These Mediterranean eggs on toast are packed full of flavour and the peppers add plenty of colour making it the perfect dish for impressing guests!
8 Quality assured small eggs
2 cloves of garlic peeled and chopped
salt and pepper
1 bunch of fresh coriander, stems removed, washed and chopped.
4 tablespoons of olive oil, (preferably with a good green colour for visual impact! )
4 red/green/yellow peppers
4 small ciabatta type bread rolls or 1 loaf sliced horizontally to give 4 large slices
Crush or pound together the garlic, ¼ teaspoon of salt, most of the chopped coriander, 2 tablespoons of olive oil and 4 tablespoons of boiling water.
Roast the whole peppers in the oven at 180ºC until the skins are slightly charred. Then leave them in a bowl, covered with cling film for 5 min; this allows the peppers to sweat and makes it easy to peel off the thin skin.

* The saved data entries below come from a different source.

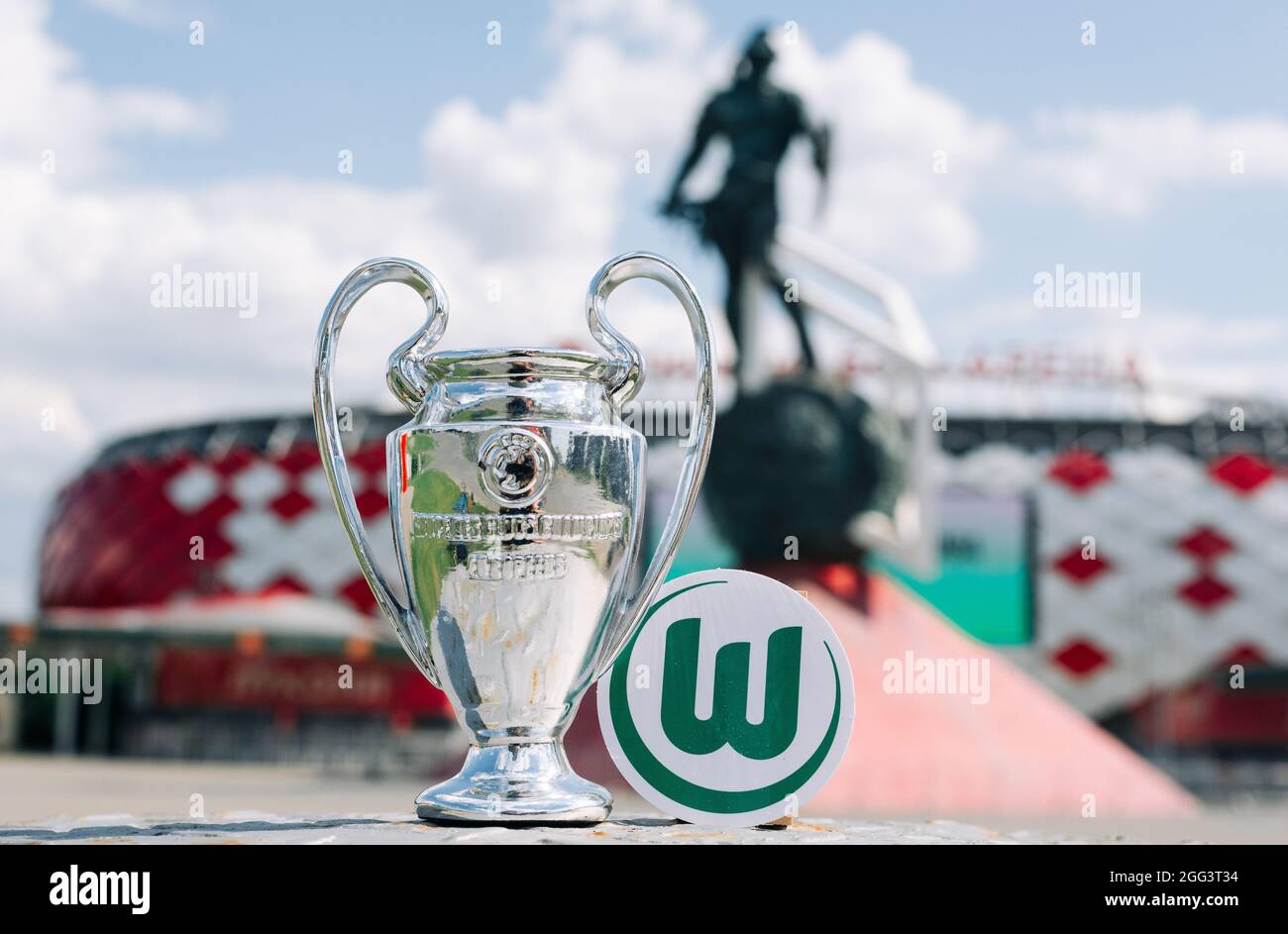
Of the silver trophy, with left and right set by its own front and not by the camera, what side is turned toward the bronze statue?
back

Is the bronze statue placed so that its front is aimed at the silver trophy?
yes

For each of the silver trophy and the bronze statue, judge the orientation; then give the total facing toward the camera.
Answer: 2

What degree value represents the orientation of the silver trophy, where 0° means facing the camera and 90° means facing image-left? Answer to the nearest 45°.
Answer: approximately 0°
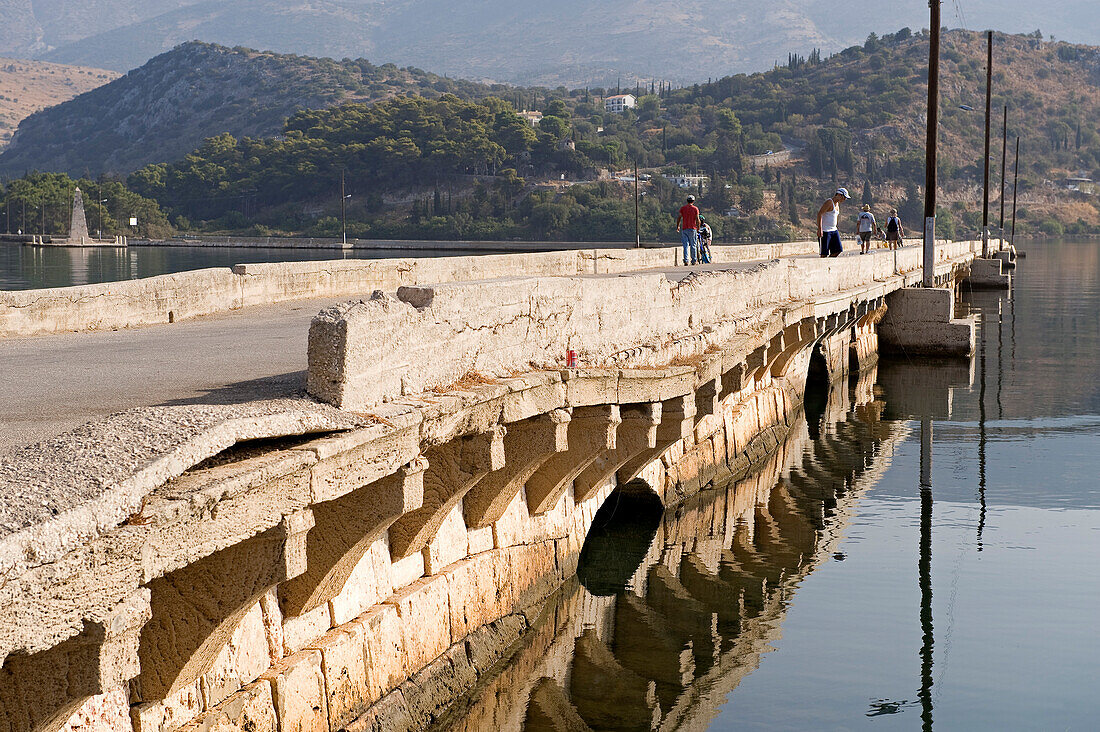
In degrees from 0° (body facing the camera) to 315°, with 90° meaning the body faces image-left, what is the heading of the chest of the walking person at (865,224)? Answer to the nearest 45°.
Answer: approximately 180°

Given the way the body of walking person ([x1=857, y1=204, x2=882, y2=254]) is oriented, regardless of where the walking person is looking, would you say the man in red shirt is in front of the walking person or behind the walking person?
behind

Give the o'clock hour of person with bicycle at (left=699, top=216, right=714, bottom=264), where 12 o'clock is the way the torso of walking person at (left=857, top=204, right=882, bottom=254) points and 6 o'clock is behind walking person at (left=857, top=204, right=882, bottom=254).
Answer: person with bicycle at (left=699, top=216, right=714, bottom=264) is roughly at 7 o'clock from walking person at (left=857, top=204, right=882, bottom=254).
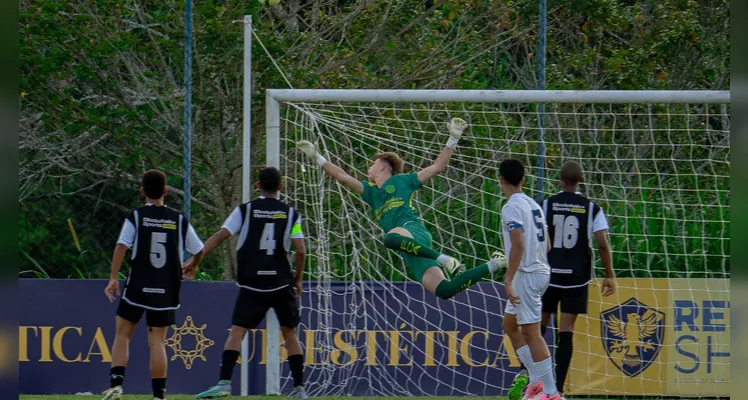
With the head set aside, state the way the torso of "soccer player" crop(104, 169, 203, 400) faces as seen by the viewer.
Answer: away from the camera

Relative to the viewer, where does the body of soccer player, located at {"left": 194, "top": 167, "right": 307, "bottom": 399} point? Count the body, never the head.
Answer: away from the camera

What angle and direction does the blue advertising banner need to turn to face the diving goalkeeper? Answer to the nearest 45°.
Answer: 0° — it already faces them

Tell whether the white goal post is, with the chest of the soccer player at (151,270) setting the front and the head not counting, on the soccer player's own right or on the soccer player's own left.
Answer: on the soccer player's own right

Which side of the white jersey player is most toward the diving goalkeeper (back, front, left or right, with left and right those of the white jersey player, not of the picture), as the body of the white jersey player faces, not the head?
front

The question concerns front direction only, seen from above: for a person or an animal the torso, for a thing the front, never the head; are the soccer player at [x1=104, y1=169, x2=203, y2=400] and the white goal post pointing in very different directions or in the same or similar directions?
very different directions

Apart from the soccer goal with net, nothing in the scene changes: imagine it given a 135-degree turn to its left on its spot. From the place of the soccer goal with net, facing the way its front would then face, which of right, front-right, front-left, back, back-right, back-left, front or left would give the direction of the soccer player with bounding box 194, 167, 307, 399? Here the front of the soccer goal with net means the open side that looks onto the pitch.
back

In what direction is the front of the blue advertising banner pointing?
toward the camera

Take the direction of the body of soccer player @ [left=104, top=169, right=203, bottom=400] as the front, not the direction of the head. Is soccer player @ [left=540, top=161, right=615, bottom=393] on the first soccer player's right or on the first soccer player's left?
on the first soccer player's right

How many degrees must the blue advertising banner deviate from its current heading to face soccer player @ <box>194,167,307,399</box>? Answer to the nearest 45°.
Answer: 0° — it already faces them

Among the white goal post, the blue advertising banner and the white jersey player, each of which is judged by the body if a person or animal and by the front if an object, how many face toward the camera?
2

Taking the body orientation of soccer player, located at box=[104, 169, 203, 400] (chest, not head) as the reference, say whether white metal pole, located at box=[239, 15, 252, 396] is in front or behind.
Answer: in front

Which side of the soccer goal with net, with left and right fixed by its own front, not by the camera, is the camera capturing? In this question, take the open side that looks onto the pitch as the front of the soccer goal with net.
front

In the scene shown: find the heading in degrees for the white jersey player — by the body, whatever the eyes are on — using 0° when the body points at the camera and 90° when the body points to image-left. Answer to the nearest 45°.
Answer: approximately 135°

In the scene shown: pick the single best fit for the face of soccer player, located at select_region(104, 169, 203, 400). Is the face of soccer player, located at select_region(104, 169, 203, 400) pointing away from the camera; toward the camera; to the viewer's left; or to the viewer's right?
away from the camera

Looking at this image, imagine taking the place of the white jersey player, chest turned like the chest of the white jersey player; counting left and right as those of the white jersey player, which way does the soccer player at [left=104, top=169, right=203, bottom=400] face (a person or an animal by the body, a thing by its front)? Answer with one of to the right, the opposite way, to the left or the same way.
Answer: the same way

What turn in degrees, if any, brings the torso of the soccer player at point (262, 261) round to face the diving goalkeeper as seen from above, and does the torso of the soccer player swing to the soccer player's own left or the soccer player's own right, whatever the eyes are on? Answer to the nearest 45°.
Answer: approximately 90° to the soccer player's own right
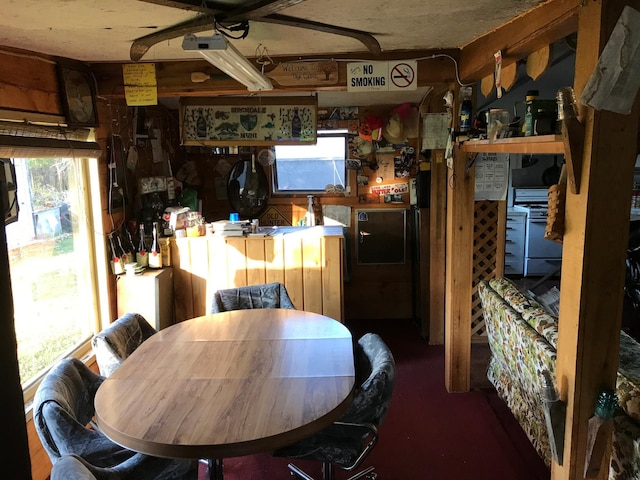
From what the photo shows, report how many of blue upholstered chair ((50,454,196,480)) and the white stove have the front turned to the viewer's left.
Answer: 0

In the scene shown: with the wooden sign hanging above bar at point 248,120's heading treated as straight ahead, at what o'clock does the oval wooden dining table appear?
The oval wooden dining table is roughly at 12 o'clock from the wooden sign hanging above bar.

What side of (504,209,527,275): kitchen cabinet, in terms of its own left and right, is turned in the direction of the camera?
front

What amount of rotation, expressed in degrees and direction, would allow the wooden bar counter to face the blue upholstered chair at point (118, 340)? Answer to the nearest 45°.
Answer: approximately 45° to its right

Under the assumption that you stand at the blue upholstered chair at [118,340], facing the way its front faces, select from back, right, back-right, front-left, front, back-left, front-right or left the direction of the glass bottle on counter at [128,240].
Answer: back-left

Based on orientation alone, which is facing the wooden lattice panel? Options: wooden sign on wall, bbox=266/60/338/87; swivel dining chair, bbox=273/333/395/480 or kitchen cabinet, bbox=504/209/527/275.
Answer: the kitchen cabinet

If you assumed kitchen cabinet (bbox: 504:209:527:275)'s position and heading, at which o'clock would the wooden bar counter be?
The wooden bar counter is roughly at 1 o'clock from the kitchen cabinet.

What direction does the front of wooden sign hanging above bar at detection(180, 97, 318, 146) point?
toward the camera

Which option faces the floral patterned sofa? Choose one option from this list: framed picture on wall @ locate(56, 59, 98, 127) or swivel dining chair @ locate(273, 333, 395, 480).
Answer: the framed picture on wall

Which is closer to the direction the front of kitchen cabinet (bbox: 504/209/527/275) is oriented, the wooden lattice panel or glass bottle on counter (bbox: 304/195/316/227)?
the wooden lattice panel

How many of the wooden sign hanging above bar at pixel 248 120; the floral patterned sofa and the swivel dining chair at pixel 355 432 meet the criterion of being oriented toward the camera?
1

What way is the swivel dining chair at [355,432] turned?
to the viewer's left

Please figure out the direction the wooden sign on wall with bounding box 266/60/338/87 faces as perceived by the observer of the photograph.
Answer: facing the viewer

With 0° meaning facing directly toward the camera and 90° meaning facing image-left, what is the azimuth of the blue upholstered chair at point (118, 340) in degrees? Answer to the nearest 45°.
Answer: approximately 315°

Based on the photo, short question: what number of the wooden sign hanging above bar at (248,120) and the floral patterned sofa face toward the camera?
1

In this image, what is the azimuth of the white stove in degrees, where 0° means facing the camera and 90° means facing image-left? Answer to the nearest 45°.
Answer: approximately 0°

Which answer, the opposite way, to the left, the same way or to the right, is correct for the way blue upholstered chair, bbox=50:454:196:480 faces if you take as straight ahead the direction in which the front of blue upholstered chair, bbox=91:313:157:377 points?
to the left

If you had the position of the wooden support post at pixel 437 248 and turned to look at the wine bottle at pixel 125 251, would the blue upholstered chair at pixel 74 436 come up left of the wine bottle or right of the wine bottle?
left
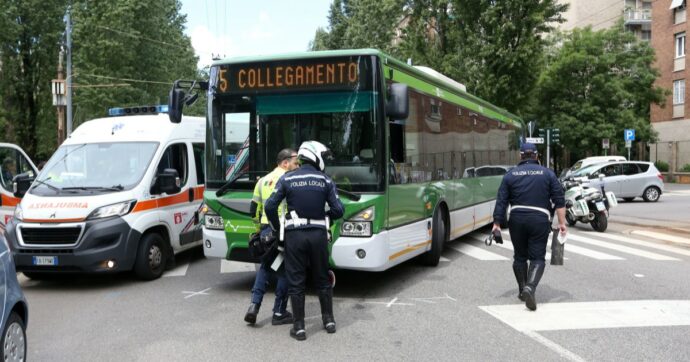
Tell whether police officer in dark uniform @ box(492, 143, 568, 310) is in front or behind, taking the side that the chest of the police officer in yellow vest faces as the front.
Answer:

When they are peeled, cut them into thin strips and add the garlic and coriander mixture. Mix it all together and the garlic and coriander will begin to infuse into the oil and the juices.
Poach the eggs. Slice the bread and warm it briefly in the toaster or oven.
Prepare 4 separate dishes, start with the bread at the bottom, add ¼ of the peppers and their juices which will soak down into the bread.
Place the warm eggs on top and finish off with a drizzle of olive oil, more salt and pepper and finally a sprinkling of coriander.